With just days until the inauguration next Wednesday, and in the wake of last Wednesday's assault on the Capitol, security around the nation's capital city has been ramped up to a level not seen in years.
Some are calling it "fortress Washington."
The 7-foot non-scalable fencing around the Capitol has been topped with razor wire, and behind it, hundreds of armed National Guardsmen.
On Thursday evening, Vice President Mike Pence made a surprise visit to the Guardsmen now protecting the building, thanking them for "stepping forward for your country."
"It's been my great honor to serve as your vice president, and I want to thank you for your service," Pence said.
Preliminary plans called for the National Mall to be closed to the public on Inauguration Day for security reasons and streets were blocked off with concrete barriers throughout the city to protect against potential violence.

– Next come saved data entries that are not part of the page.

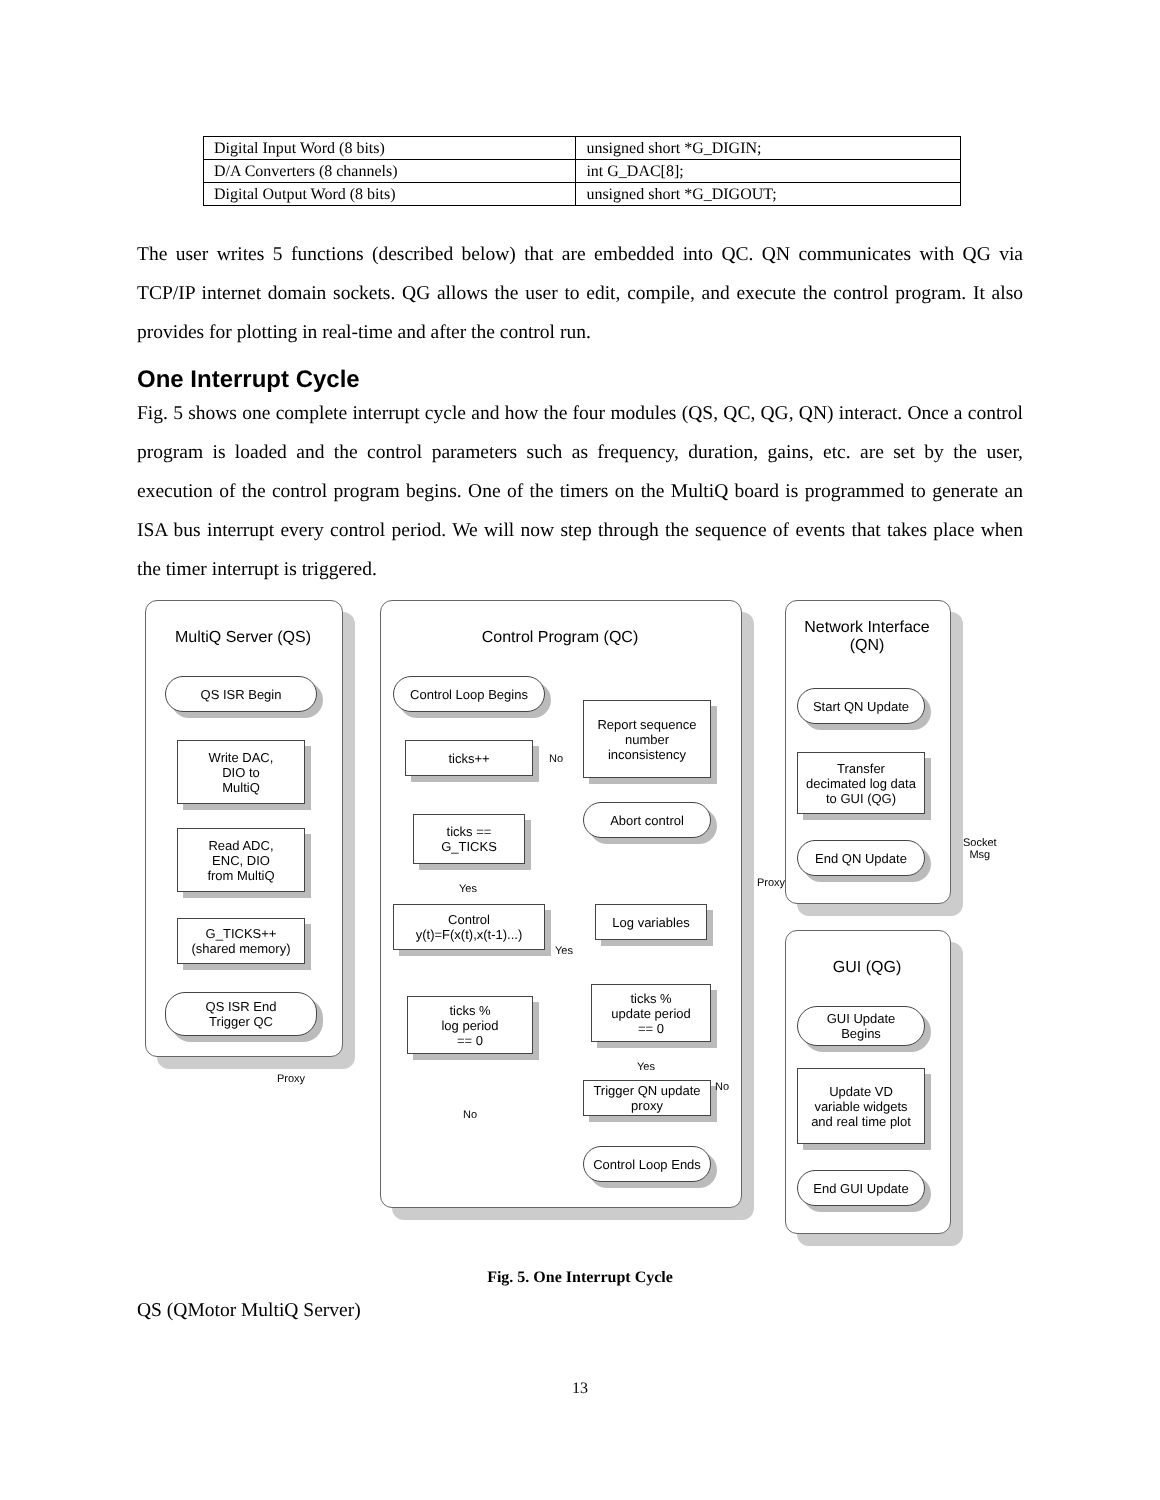| Digital Input Word (8 bits) | unsigned short *G_DIGIN; |
| D/A Converters (8 channels) | int G_DAC[8]; |
| Digital Output Word (8 bits) | unsigned short *G_DIGOUT; |
The user writes 5 functions (described below) that are embedded into QC. QN communicates with QG via TCP/IP internet domain sockets. QG allows the user to edit, compile, and execute the control program. It also provides for plotting in real-time and after the control run.
One Interrupt Cycle
Fig. 5 shows one complete interrupt cycle and how the four modules (QS, QC, QG, QN) interact. Once a control program is loaded and the control parameters such as frequency, duration, gains, etc. are set by the user, execution of the control program begins. One of the timers on the MultiQ board is programmed to generate an ISA bus interrupt every control period. We will now step through the sequence of events that takes place when the timer interrupt is triggered.
MultiQ Server (QS)
QS ISR Begin
Write DAC,
DIO to
MultiQ
Read ADC,
ENC, DIO
from MultiQ
G_TICKS++
(shared memory)
QS ISR End
Trigger QC
Proxy
Control Program (QC)
Control Loop Begins
ticks++
Report sequence
number
inconsistency
No
Abort control
ticks ==
G_TICKS
Yes
Control
y(t)=F(x(t),x(t-1)...)
Log variables
Yes
ticks %
log period
== 0
ticks %
update period
== 0
Yes
Trigger QN update
proxy
No
No
Control Loop Ends
Network Interface
(QN)
Start QN Update
Transfer
decimated log data
to GUI (QG)
End QN Update
Proxy
Socket
Msg
GUI (QG)
GUI Update
Begins
Update VD
variable widgets
and real time plot
End GUI Update
Fig. 5. One Interrupt Cycle
QS (QMotor MultiQ Server)
13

Businesses were boarded up as well.
A Department of Defense official confirmed to ABC News that as many as 20,000 National Guardsmen have been authorized to provide security for next week's ceremony.
That number was upped after additional requests from the Secret Service, FBI and U.S. Capitol Police.
D.C. Mayor Muriel Bowser said in a news conference Wednesday that she has reiterated her request to the Department of the Interior to cancel or refuse public gathering permits from now through Jan. 14.
After the assault on the Capitol, Bowser requested the heightened security posture to begin six days earlier than originally scheduled amid threats of violent protests.
ABC New's Luis Martinez and Dee Carden contributed to this report.